-- MATERIAL FOR THIS EXERCISE follows --

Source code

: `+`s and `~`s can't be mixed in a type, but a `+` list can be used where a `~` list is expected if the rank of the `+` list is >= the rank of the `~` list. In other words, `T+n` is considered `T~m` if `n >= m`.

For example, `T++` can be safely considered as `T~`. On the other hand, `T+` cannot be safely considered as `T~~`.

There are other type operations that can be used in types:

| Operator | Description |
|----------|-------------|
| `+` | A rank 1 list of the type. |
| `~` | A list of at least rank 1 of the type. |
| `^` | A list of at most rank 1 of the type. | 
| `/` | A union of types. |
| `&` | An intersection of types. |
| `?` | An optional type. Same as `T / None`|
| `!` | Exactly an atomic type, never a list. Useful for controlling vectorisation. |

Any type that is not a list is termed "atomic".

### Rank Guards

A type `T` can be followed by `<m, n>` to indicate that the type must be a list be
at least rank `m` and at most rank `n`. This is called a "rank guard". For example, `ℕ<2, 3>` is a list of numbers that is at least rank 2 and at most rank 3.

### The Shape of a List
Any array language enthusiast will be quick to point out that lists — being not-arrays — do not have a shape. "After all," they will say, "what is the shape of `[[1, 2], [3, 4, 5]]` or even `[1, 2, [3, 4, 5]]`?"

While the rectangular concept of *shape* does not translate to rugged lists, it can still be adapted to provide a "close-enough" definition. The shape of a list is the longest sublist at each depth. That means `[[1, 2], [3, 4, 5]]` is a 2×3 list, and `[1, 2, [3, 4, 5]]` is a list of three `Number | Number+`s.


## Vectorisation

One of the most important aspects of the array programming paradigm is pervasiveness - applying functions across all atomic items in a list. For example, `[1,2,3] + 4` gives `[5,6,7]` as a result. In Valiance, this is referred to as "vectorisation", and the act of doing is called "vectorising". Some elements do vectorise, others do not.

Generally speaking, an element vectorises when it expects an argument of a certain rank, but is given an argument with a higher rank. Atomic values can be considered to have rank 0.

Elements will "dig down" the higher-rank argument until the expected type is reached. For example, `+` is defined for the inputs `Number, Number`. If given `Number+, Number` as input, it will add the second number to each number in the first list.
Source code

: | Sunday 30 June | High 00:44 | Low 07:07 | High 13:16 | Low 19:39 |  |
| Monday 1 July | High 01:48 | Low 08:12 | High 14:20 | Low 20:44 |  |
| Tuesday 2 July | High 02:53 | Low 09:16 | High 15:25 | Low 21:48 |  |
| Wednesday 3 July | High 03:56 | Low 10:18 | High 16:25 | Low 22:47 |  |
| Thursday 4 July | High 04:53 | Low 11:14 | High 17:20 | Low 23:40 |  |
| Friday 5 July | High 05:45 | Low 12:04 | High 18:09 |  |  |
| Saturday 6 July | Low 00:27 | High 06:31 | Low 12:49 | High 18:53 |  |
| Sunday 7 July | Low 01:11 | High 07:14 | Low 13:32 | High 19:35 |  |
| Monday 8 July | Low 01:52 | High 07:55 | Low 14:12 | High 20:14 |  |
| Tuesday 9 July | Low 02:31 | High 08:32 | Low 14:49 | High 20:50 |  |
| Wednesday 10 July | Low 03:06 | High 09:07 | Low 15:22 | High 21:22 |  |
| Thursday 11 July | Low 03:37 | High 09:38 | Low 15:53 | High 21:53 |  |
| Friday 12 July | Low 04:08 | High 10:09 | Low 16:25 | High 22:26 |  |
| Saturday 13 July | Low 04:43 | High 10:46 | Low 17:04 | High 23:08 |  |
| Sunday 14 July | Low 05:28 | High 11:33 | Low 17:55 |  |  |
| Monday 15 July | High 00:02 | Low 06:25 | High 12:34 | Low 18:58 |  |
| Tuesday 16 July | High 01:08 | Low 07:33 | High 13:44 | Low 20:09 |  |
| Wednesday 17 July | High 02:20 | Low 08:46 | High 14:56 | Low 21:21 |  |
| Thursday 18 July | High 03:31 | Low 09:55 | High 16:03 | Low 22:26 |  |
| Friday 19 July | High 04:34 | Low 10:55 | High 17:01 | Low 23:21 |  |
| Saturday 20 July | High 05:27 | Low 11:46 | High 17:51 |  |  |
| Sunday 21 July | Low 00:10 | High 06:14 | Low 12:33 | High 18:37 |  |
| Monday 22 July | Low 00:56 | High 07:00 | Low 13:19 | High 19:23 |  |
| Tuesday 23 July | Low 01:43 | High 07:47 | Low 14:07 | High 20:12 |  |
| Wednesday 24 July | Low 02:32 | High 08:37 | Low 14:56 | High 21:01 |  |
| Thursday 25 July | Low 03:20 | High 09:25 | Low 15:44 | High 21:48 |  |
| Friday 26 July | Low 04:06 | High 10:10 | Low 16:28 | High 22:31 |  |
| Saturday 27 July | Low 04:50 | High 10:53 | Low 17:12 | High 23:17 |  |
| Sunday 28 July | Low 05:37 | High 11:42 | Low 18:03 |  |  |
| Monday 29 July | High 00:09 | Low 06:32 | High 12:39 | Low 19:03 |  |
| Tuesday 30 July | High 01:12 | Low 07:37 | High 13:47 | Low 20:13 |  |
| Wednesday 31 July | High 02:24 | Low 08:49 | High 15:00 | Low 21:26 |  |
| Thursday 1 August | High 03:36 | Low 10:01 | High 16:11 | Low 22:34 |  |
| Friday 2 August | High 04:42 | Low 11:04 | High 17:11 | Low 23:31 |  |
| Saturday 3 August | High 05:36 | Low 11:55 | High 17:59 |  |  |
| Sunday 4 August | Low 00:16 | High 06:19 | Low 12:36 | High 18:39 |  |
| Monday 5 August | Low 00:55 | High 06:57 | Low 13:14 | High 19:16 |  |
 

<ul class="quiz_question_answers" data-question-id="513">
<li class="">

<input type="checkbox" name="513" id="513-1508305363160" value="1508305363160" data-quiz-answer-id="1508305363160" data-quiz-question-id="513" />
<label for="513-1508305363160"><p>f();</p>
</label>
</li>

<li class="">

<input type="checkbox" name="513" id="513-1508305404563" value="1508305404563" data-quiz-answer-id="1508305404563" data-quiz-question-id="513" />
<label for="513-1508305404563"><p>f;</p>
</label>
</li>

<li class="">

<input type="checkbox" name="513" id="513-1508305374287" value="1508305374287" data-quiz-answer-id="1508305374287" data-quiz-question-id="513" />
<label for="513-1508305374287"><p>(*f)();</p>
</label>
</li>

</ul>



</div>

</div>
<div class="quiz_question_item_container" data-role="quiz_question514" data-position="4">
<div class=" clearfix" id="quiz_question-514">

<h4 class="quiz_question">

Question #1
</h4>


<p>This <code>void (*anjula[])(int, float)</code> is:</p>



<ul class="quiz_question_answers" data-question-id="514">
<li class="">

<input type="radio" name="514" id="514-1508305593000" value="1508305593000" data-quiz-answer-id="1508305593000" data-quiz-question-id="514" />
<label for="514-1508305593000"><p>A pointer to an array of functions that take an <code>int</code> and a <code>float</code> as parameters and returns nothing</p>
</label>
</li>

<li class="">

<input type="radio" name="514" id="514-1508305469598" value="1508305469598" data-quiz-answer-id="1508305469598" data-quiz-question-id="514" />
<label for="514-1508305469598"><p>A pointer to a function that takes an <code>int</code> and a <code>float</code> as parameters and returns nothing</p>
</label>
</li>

-- MATERIAL FOR THIS EXERCISE concluded --

Rewrite the lines between the one holding "There are other" and the one holding "Any array language", inclusive, swapping "atomic" for "scalar" and leaving everything else unchanged.

#### [EXERCISE ANSWER]
There are other type operations that can be used in types:

| Operator | Description |
|----------|-------------|
| `+` | A rank 1 list of the type. |
| `~` | A list of at least rank 1 of the type. |
| `^` | A list of at most rank 1 of the type. | 
| `/` | A union of types. |
| `&` | An intersection of types. |
| `?` | An optional type. Same as `T / None`|
| `!` | Exactly an scalar type, never a list. Useful for controlling vectorisation. |

Any type that is not a list is termed "scalar".

### Rank Guards

A type `T` can be followed by `<m, n>` to indicate that the type must be a list be
at least rank `m` and at most rank `n`. This is called a "rank guard". For example, `ℕ<2, 3>` is a list of numbers that is at least rank 2 and at most rank 3.

### The Shape of a List
Any array language enthusiast will be quick to point out that lists — being not-arrays — do not have a shape. "After all," they will say, "what is the shape of `[[1, 2], [3, 4, 5]]` or even `[1, 2, [3, 4, 5]]`?"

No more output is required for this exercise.